Results/Findings: Routine lab workup ruled out hemolytic transfusion reaction. Transfusion-related acute lung injury (TRALI) was the initial impression given the acute onset of respiratory distress within 6 hours of transfusion and worsening pulmonary edema noted on imaging. However, TRALI investigation by the blood supplier, American Red Cross, was negative. Transfusion associated circulatory overload (TACO) was included in the transfusion associated fatality work up. The suspicion was low due to only a mild elevation in pro b-type natriuretic peptide but present given chest x-ray findings. Post mortem examination was performed by our institution revealing extensive alveolar wall and bone marrow necrosis, and innumerable fat and bone marrow emboli in pulmonary and cortical cerebral arteries. Osmium tetraoxide staining confirmed the presence of circulating fat-containing emboli. The findings corroborate a diagnosis of BMN/FES. Conclusions: We present a challenging case in which a patient with HbSS and suspected ACS developed acute respiratory failure and died shortly following red blood cell transfusion. Autopsy findings demonstrated histologically proven bone marrow necrosis and FES. Although the pathogenesis of FES in SCD is still not fully understood, it is thought that fat emboli arise from infarcted bone marrow and enter the circulation through bony venous vessels. The diagnosis of FES is based on clinical grounds since currently no laboratory test is pathognomonic. Non-HbSS genotypes and milder forms of SCD are at the highest risk. Due to the rarity of this syndrome, many cases remain undiagnosed, and transfusion associated fatality was the initial impression.

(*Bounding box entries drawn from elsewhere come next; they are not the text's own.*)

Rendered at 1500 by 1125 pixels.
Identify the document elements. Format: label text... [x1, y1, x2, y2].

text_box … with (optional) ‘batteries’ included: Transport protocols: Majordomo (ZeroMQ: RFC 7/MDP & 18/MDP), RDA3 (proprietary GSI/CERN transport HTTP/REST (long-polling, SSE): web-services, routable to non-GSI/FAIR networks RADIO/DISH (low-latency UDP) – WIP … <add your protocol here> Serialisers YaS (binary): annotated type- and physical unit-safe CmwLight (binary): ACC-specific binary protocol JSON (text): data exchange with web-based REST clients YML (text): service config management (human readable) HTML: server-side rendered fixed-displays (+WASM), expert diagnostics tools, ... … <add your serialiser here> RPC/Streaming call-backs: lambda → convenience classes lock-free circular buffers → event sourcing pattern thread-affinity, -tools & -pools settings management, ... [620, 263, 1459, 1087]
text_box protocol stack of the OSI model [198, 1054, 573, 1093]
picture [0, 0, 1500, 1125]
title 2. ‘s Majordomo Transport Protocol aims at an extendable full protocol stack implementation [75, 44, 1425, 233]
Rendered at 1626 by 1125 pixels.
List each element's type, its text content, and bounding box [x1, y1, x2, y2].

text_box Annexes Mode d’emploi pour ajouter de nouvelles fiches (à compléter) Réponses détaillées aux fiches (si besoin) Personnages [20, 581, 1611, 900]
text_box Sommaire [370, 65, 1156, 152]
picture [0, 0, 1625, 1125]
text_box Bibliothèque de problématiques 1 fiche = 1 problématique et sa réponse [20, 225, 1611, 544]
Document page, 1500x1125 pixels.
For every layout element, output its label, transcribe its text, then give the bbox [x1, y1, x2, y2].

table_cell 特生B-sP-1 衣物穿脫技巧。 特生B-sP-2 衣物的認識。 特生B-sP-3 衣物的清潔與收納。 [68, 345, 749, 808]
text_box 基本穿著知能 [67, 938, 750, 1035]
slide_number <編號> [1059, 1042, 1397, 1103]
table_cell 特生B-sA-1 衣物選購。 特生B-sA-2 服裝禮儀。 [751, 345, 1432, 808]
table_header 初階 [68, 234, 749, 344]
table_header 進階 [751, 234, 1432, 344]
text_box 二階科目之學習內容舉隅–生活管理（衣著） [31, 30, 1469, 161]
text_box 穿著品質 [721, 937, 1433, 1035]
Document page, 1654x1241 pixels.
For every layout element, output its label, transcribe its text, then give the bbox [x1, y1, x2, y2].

Importance of research: Our case underscores the importance of autopsy in the workup of possible transfusion-associated fatalities in patients with SCD. The initial impression was TRALI until autopsy revealed FES, a rare and poorly understood entity that develops more often in non-SS genotypes. This case adds to the limited literature on FES, particularly in HbSS disease. We discuss the nebulous nature of its presentation and how it can confound transfusion reaction evaluation.